I read the article and tried to understand the author's approach, and today saw actual proof that she might be onto something: while changing in the dressing room at the pool, after Raphaela's swim lesson, a group of ten or so teenage girls were complaining about the horror that is their life. These super-fit girls are part of an elite swim team, they train on a regular basis at our pool, and some of them may even make the Israeli Olympic delegation, high achievers all. Each of them took turns listing all the lessons and classes their parents forced upon them - music and art, gymnastics and karate, chess, extra languages and sciences, etc - and how much they hated it. Lucky for them the swimming stuck, right?
I found myself listening to this discussion and feeling more preplexed than ever. As a parent, I want to expose Raphaela to ideas and activities that will open her mind, affirming experiences that will help her find that niche where she excells. I do not plan on over-programming her week, but how will she figure things out if she sits at home all afternoon watching television or in front of the computer? How much is too much?
Perhaps the most important lesson is this, no matter what we do for our kids, no matter how good our intentions, they can find (if they wish) some area of failure, some way to blame us.

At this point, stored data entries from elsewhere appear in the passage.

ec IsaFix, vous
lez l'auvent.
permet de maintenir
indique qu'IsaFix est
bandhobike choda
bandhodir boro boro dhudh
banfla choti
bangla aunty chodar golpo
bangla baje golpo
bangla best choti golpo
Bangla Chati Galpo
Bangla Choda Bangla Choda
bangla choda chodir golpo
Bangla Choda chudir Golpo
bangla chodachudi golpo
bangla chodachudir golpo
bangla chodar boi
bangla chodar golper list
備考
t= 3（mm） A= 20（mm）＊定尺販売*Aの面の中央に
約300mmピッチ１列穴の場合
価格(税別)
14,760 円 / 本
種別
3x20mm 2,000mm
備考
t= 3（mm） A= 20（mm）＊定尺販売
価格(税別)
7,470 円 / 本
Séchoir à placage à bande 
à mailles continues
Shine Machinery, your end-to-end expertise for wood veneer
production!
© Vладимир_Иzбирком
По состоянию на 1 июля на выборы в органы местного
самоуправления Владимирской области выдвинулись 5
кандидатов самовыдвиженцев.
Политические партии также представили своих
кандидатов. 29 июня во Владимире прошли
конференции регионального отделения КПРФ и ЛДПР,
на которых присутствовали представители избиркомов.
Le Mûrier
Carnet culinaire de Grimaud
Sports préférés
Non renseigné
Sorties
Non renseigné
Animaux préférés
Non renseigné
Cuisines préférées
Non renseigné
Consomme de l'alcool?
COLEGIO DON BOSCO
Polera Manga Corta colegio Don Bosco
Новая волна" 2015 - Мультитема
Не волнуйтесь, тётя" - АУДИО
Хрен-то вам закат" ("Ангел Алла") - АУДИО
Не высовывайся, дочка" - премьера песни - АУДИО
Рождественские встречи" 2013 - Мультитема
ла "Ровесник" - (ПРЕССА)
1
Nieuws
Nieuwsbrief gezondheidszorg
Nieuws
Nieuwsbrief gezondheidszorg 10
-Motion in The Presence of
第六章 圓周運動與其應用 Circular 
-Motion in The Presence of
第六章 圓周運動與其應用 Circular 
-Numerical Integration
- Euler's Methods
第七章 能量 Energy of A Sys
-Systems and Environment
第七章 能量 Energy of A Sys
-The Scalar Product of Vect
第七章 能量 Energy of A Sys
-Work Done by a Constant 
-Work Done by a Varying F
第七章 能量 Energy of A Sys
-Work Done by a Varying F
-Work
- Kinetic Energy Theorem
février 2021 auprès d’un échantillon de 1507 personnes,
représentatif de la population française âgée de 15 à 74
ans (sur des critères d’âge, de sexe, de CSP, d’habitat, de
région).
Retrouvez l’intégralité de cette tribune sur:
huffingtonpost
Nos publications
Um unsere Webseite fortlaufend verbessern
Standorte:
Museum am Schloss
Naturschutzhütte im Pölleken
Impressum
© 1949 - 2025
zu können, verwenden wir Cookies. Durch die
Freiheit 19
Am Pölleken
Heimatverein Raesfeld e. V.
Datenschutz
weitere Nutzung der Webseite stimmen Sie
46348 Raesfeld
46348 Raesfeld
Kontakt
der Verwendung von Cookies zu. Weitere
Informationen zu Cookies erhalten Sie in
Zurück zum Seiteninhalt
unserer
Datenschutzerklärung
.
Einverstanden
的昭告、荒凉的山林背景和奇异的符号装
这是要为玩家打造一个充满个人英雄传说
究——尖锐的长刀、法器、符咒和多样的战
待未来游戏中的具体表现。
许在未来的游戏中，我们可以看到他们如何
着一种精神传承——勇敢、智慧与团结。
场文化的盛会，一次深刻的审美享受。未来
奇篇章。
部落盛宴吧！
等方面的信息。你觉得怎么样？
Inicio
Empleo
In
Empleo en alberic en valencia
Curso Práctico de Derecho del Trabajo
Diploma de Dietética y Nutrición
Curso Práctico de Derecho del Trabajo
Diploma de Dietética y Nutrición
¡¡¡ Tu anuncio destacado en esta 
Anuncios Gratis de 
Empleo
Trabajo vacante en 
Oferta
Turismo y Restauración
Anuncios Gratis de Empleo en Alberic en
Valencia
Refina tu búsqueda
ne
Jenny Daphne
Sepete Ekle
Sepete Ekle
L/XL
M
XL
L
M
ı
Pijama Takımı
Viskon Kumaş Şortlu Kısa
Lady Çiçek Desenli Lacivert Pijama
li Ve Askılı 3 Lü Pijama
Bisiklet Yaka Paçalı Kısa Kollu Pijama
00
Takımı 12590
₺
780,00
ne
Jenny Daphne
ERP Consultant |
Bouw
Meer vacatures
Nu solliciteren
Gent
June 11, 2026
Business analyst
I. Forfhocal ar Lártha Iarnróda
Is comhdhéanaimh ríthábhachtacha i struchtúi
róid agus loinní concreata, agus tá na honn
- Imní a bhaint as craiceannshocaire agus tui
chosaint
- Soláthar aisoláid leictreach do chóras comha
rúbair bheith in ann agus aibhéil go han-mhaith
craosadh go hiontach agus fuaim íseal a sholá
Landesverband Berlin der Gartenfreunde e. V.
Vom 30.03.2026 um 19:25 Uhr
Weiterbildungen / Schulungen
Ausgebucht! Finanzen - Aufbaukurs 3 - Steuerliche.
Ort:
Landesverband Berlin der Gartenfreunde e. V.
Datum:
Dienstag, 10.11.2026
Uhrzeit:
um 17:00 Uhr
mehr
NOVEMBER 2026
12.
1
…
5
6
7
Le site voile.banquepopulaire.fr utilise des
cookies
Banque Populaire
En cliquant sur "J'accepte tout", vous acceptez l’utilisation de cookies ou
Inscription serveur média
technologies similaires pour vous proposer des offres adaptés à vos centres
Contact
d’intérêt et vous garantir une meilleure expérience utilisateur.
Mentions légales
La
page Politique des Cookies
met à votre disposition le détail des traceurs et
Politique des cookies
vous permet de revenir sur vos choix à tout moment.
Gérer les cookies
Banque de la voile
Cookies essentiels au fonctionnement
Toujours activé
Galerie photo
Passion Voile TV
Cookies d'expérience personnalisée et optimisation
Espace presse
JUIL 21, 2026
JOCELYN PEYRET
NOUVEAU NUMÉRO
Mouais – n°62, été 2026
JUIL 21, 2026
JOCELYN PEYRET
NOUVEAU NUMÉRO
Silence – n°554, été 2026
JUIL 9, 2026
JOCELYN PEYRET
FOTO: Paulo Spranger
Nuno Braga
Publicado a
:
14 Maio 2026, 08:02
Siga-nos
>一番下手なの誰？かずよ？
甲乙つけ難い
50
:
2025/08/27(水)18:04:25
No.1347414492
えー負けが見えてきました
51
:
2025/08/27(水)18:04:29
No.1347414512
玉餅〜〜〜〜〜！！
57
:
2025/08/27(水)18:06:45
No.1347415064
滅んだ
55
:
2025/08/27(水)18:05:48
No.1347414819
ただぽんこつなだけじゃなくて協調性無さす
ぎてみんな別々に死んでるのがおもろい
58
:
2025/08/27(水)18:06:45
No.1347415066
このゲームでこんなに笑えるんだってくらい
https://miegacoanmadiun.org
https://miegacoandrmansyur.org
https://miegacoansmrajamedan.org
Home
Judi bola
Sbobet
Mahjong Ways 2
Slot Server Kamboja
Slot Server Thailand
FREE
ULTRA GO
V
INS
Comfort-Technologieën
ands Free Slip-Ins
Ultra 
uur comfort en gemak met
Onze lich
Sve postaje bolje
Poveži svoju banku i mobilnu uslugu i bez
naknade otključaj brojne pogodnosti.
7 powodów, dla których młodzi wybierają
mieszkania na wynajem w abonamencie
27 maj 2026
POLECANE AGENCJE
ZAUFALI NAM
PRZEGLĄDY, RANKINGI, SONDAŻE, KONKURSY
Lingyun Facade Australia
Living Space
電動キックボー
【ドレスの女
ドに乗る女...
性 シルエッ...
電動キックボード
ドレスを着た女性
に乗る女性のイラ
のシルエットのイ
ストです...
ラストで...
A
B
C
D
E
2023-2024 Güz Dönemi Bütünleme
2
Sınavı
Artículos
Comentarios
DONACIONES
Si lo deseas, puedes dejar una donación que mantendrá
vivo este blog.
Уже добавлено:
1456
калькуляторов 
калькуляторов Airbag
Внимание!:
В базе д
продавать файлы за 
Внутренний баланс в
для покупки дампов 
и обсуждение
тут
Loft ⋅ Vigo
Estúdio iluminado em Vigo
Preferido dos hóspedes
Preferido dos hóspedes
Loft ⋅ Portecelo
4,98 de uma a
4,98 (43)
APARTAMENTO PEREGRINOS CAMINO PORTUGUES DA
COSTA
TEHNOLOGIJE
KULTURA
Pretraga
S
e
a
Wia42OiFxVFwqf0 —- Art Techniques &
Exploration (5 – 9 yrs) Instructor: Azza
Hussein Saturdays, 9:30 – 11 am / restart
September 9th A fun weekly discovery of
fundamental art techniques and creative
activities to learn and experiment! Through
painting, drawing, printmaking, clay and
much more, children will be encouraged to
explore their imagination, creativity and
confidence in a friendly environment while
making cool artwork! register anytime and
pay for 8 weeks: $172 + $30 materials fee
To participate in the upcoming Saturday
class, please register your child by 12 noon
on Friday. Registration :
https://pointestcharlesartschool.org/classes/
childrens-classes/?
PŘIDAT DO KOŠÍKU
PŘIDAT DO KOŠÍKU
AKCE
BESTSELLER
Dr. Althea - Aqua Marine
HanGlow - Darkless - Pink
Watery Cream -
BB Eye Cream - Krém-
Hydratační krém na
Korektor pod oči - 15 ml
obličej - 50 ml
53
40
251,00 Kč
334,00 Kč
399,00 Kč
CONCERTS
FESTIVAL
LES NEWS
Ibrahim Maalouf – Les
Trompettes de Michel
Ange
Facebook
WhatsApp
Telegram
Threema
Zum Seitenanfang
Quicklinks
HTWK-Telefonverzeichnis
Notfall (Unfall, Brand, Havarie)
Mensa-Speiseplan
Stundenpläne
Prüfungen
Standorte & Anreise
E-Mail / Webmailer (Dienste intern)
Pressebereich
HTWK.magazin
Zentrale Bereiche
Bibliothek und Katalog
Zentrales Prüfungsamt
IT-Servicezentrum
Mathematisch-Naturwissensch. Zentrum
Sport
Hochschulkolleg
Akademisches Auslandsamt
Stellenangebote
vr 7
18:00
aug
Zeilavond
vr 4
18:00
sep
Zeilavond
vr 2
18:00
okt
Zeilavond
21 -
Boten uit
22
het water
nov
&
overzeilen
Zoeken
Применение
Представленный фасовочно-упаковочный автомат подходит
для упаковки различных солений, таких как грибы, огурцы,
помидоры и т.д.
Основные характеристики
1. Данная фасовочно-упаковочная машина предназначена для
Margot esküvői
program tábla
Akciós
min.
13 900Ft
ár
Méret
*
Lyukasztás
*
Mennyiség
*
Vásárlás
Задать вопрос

As one of my aunts told me when I was pregnant, "As soon as you accept that 'it is all your fault,' you will have real fun with motherhood."
1 comment:
I've read some research on this..in sociology we call this style of parenting "Concerted cultivation" and it's most frequently found among upper/middle class children with college educated parents(my old boss wrote a whole book about it called "Unequal childhoods")
I think some parents today overschedule their kids, especially in the US where the perception is they need to do every extra curricular possible to get into a good college. Kids need unstructured play time, and going from activity to activity to activity to activity can burn them out.
But it isn't an all or nothing situation, and as long as parents aren't pushing kids to do something they hate (which is not the same as not letting them give up right away when something is hard), and you limit the number of activities going on at the same time, you should be fine. I did plenty of extra curriculurs as a kid, but I usually did only 1-3 at the same time (as opposed to some kids today who I see doing more like 4-7 at the same time).